● TASK DETAILS
Your result will be the set of lines with "SQUARE", copied from the material below.

● EXERCISE DATA
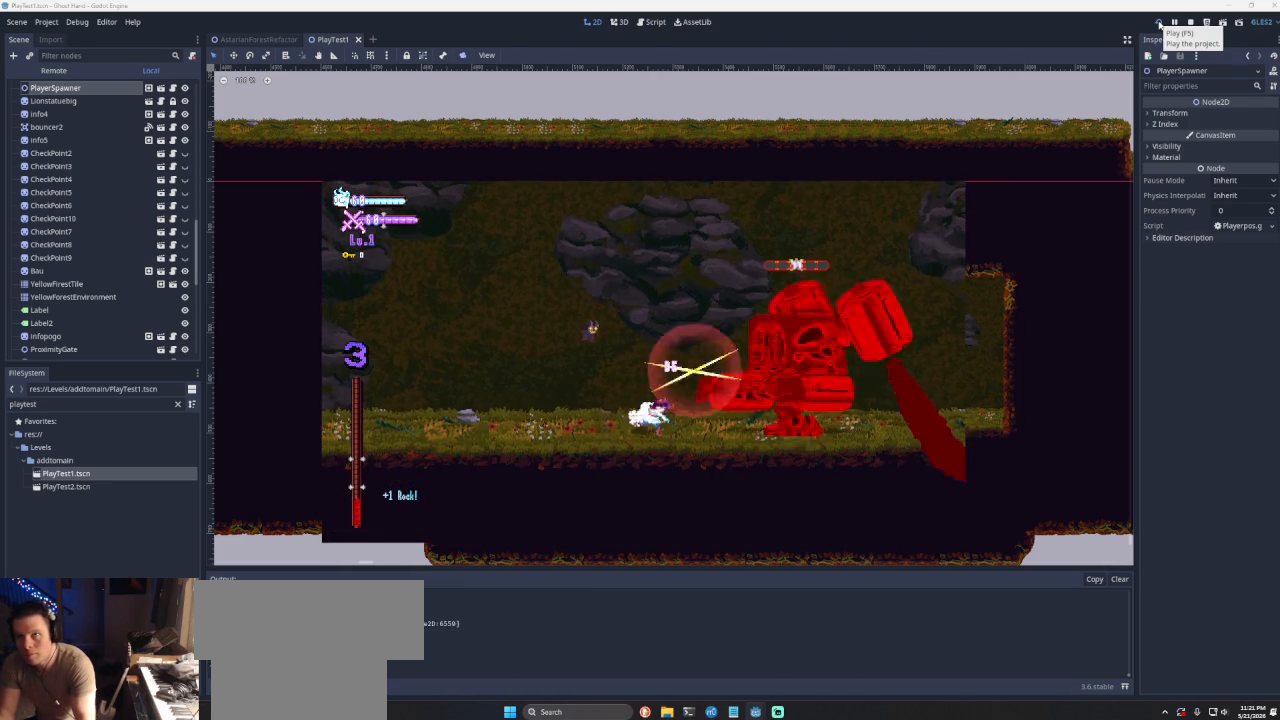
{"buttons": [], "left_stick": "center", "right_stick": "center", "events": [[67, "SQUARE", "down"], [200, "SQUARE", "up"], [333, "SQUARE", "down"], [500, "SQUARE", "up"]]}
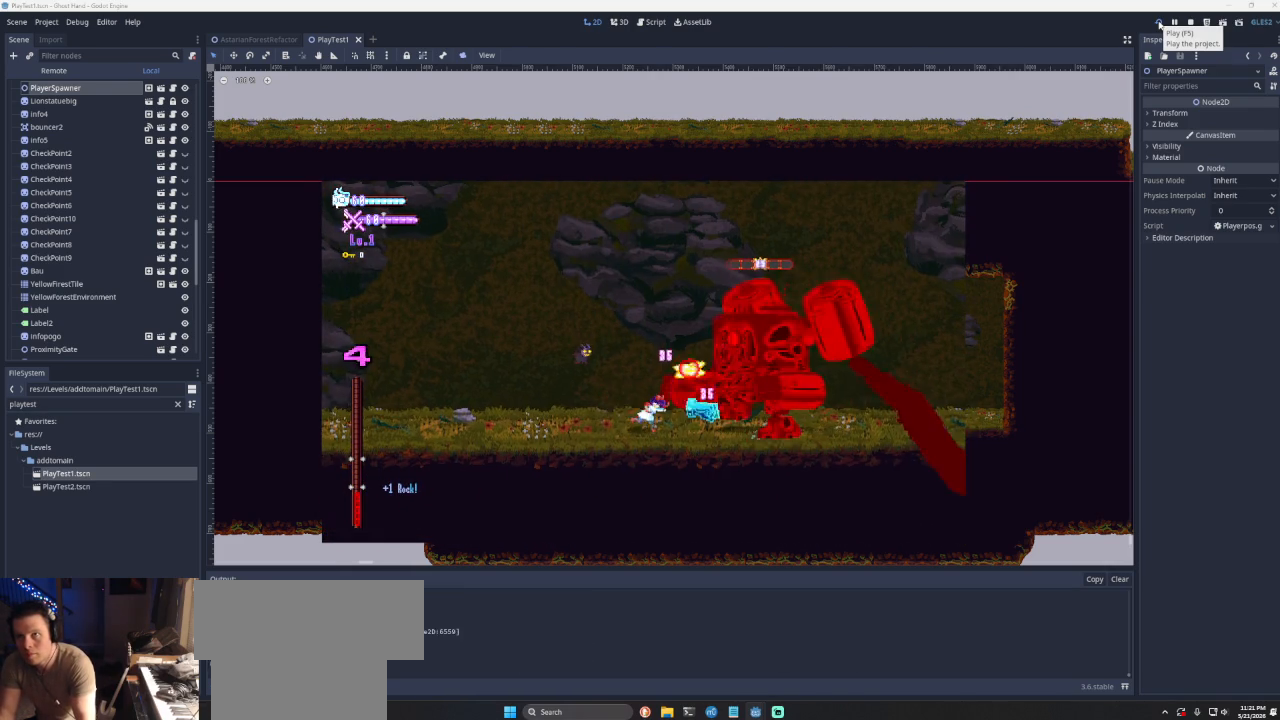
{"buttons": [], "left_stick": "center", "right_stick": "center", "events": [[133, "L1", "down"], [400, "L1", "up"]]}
* * *
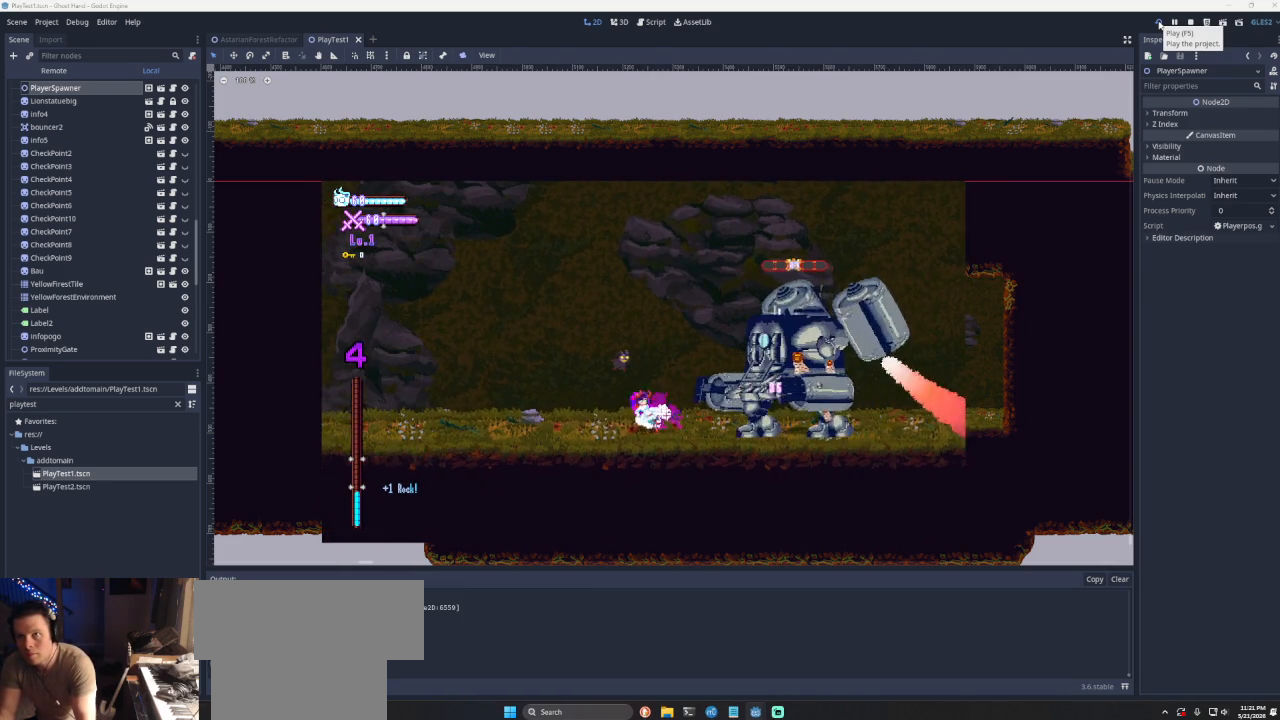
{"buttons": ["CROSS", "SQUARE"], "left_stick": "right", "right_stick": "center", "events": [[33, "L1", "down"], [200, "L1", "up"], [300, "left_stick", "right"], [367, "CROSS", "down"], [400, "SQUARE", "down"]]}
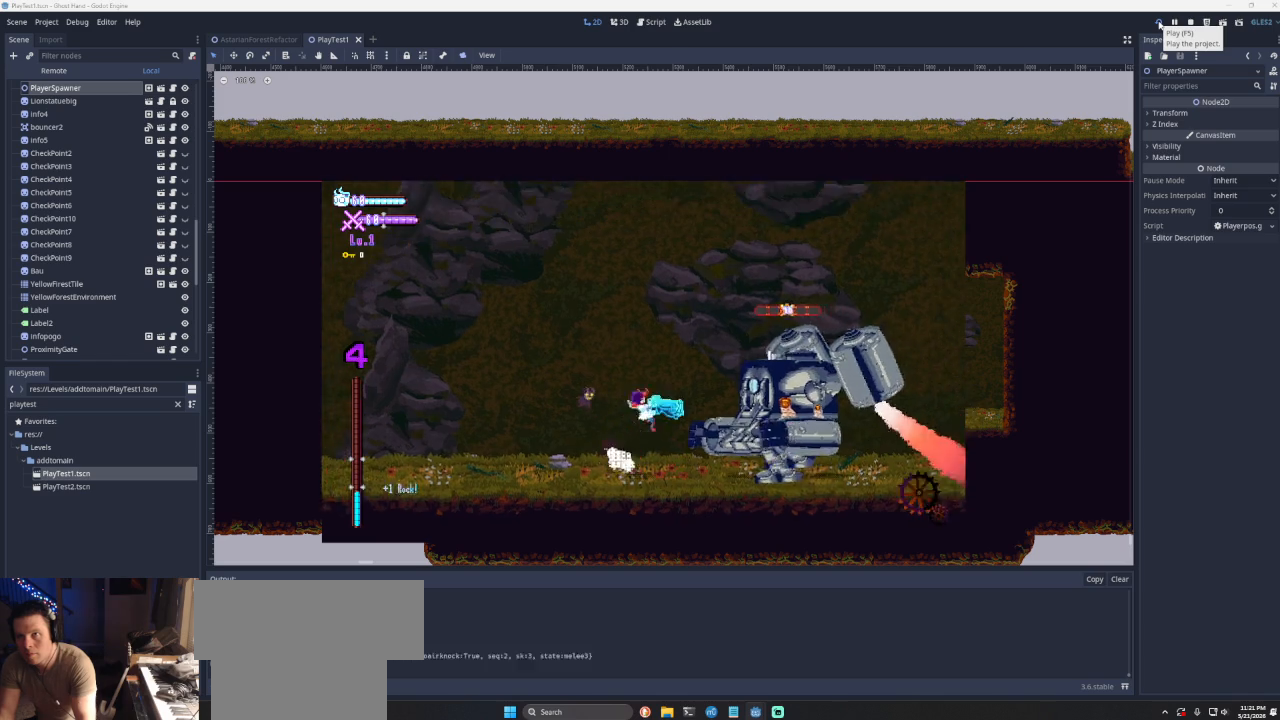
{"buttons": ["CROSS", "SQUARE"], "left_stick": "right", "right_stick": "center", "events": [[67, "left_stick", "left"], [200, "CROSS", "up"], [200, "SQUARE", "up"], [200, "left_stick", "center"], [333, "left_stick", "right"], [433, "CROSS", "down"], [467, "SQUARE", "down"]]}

● TASK SOLUTION
{"buttons": [], "left_stick": "center", "right_stick": "center", "events": [[67, "SQUARE", "down"], [200, "SQUARE", "up"], [333, "SQUARE", "down"], [500, "SQUARE", "up"]]}
{"buttons": ["CROSS", "SQUARE"], "left_stick": "right", "right_stick": "center", "events": [[33, "L1", "down"], [200, "L1", "up"], [300, "left_stick", "right"], [367, "CROSS", "down"], [400, "SQUARE", "down"]]}
{"buttons": ["CROSS", "SQUARE"], "left_stick": "right", "right_stick": "center", "events": [[67, "left_stick", "left"], [200, "CROSS", "up"], [200, "SQUARE", "up"], [200, "left_stick", "center"], [333, "left_stick", "right"], [433, "CROSS", "down"], [467, "SQUARE", "down"]]}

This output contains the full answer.